1) Like we can see in the picture, the splitting due to the applied field will cause 4 new levels. Only transitions which obey the selection rules can happen (|\Delta m_J| = 1), and since the splitting between neighbouring levels are the same, only one frequency will be absorbed. This would be the one with energy g_J*µ_B*\|\Delta m_J|*B = 0.8*5.788(eV/T)*1*2T = 92,61 µeV.

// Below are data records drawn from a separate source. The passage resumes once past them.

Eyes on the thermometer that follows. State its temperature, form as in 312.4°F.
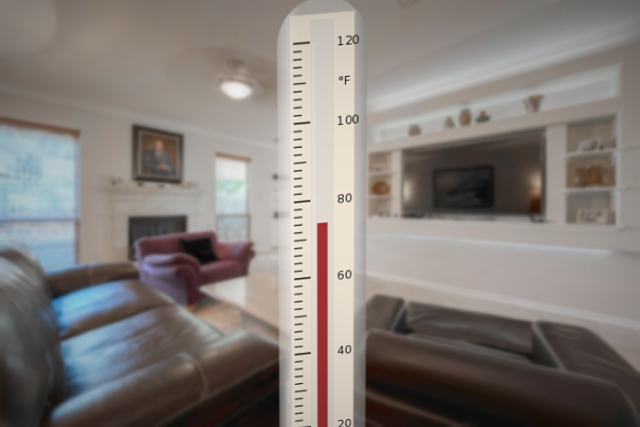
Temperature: 74°F
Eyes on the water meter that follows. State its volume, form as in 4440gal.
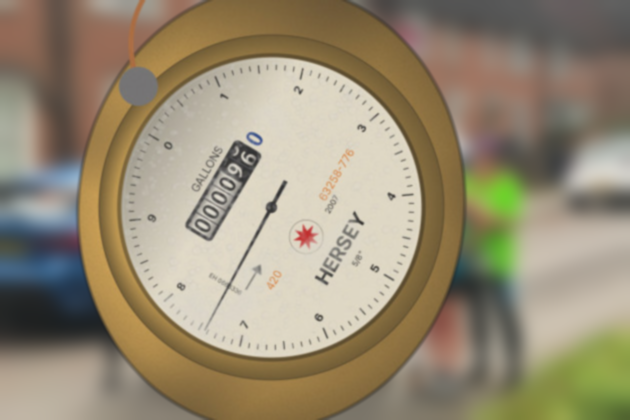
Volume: 957.4gal
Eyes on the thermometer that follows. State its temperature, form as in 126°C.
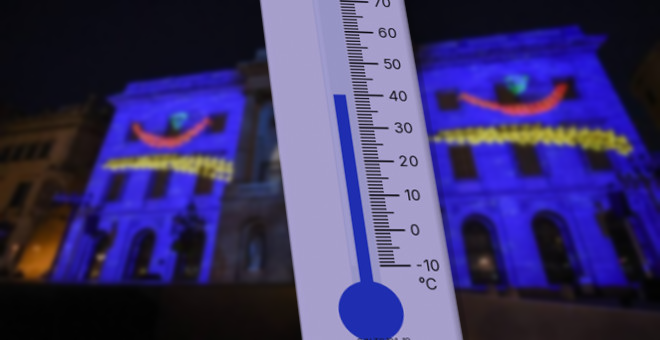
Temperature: 40°C
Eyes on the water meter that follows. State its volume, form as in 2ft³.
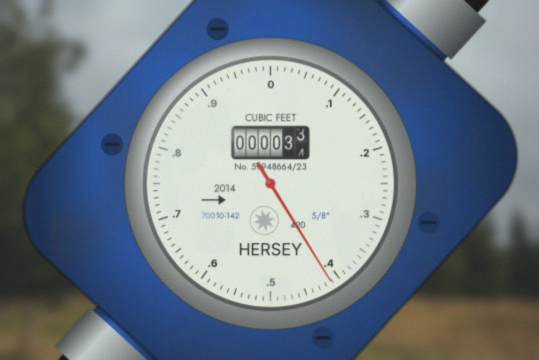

2) The levels are again splitted symmetrically around their original level, but now with an energy difference of A*m_I*m_J. The extra selection rule |\Delta m_I|=0 now also has to be satisfied. We will calculate following transitions (notation = (m_J, m_I):
a) (-3/2, 1/2) to (-1/2, 1/2)
b) (-3/2, -1/2) to (-1/2, -1/2)
c) (-1/2, 1/2) to (1/2, 1/2)
d) (-1/2, -1/2) to (1/2, -1/2)
Because of the symmetrical splitting, we can already conclude that c and d will be the same.
The energy levels have an energy E(m_I m_J) = -g_J*µ_B*m_J*B + A*m_I*m_J with A=g*\mu_N*B_hf/J. From this we can calculate the differences with ease:
\DeltaE = -g_J*µ_B*B*(m_J-m_J’) + A*m_I*(m_J-m_J’)
a) 46,25 µeV
b) 46,35 µeV
c=d) 92,56 µeV